We help children return to school

The Challenge

When you walk the cramped alleys of Kibera you come across many children who should be in school. Instead they are playing in the streets, running errands for their parents or caring for their siblings. Some collect recyclable items out of rubbish mounds to sell for a little pocket money.

Poverty is the main barrier keeping these kids out of school. Their parents cannot afford the cost of sending them to school. Though primary education is free in Kenya, the underfunded and over-subscribed schools charge for many things. From admission to the feeding programme to the pupil’s desks.

Our Approach

We run two classes at our Children’s Centre in Kibera. Our Prep Class is for children who have never been to school and need to learn the basics before joining Primary School.

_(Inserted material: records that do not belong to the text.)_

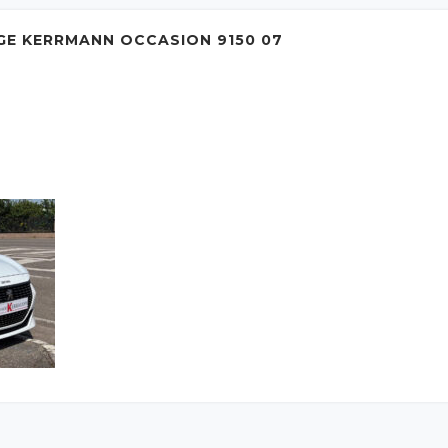
GE KERRMANN OCCASION 9150 07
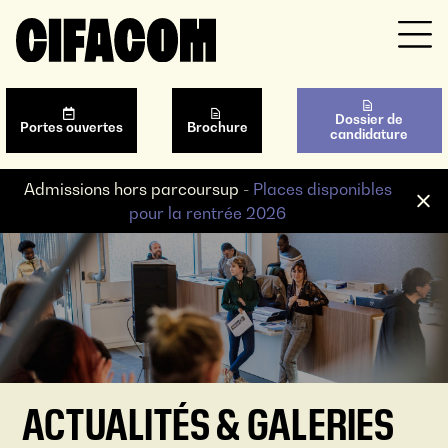
Dossier de
Portes ouvertes
Brochure
candidature
Admissions hors parcoursup -
Places disponibles
pour la rentrée 2026
ACTUALITÉS & GALERIES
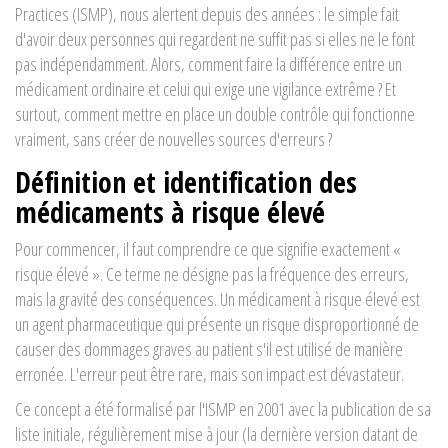
Practices (ISMP), nous alertent depuis des années : le simple fait
d'avoir deux personnes qui regardent ne suffit pas si elles ne le font
pas indépendamment. Alors, comment faire la différence entre un
médicament ordinaire et celui qui exige une vigilance extrême ? Et
surtout, comment mettre en place un double contrôle qui fonctionne
vraiment, sans créer de nouvelles sources d'erreurs ?
Définition et identification des
médicaments à risque élevé
Pour commencer, il faut comprendre ce que signifie exactement «
risque élevé ». Ce terme ne désigne pas la fréquence des erreurs,
mais la gravité des conséquences. Un médicament à risque élevé est
un agent pharmaceutique qui présente un risque disproportionné de
causer des dommages graves au patient s'il est utilisé de manière
erronée. L'erreur peut être rare, mais son impact est dévastateur.
Ce concept a été formalisé par l'ISMP en 2001 avec la publication de sa
liste initiale, régulièrement mise à jour (la dernière version datant de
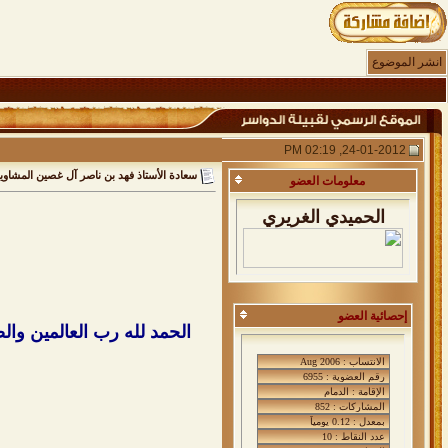
انشر الموضوع
24-01-2012, 02:19 PM
سعادة الأستاذ فهد بن ناصر آل غصين المشاوية
معلومات
العضو
الحميدي الغريري
إحصائية العضو
الحمد لله رب العالمين والص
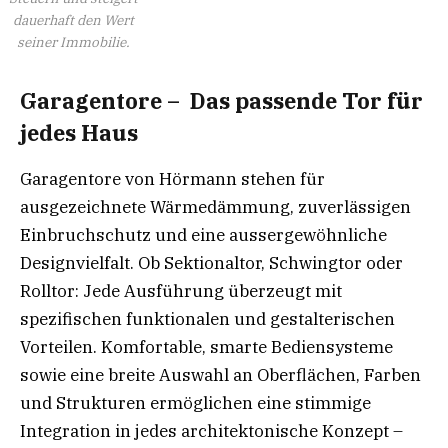
dauerhaft den Wert
seiner Immobilie.
Garagentore – Das passende Tor für
jedes Haus
Garagentore von Hörmann stehen für
ausgezeichnete Wärmedämmung, zuverlässigen
Einbruchschutz und eine aussergewöhnliche
Designvielfalt. Ob Sektionaltor, Schwingtor oder
Rolltor: Jede Ausführung überzeugt mit
spezifischen funktionalen und gestalterischen
Vorteilen. Komfortable, smarte Bediensysteme
sowie eine breite Auswahl an Oberflächen, Farben
und Strukturen ermöglichen eine stimmige
Integration in jedes architektonische Konzept –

Our Transition Class is for children who have been in school and dropped out somewhere along the way. In Transition Class, children catch up on the schooling they’ve missed so that they can re-join formal education where they left off.

There is an element of rehabilitation in this project as many of the children have become accustomed to life on the streets. Life without adult supervision, with freedom to do what they like, when they like. It can take some time for them to settle into a routine and learn to respect their teachers and carers.

Both Prep and Transition Class run one year programmes, once a child has completed this year they are supported in Primary School.

Our Impact

Collins is a rapper; he loves to make up his own songs. A crowd of excited Turning Point kids were wowed by Collins performing one of his songs around the camp fire at our annual holiday camps. Collins is also anorphan and was living on the streets, completely homeless with no one to take care of him and no home to sleep in at night.

Turning Point was able to reconnect Collins with an uncle who he now lives with.

Collins was way behind in his education, but it’s never too late to make a change. At 16, he was unable to read or write but Collins is a humble and determined young man and worked hard in Transition Class to catch up. After a year in Transition Class, he was happy to join primary school despite being older than the other children in his year. He has persevered and shown amazing progress and is now in Class 8, the equivalent of Year 10 in the UK.He will be taking his final primary school exams this year at age 19. What’s more, he can now write his raps down.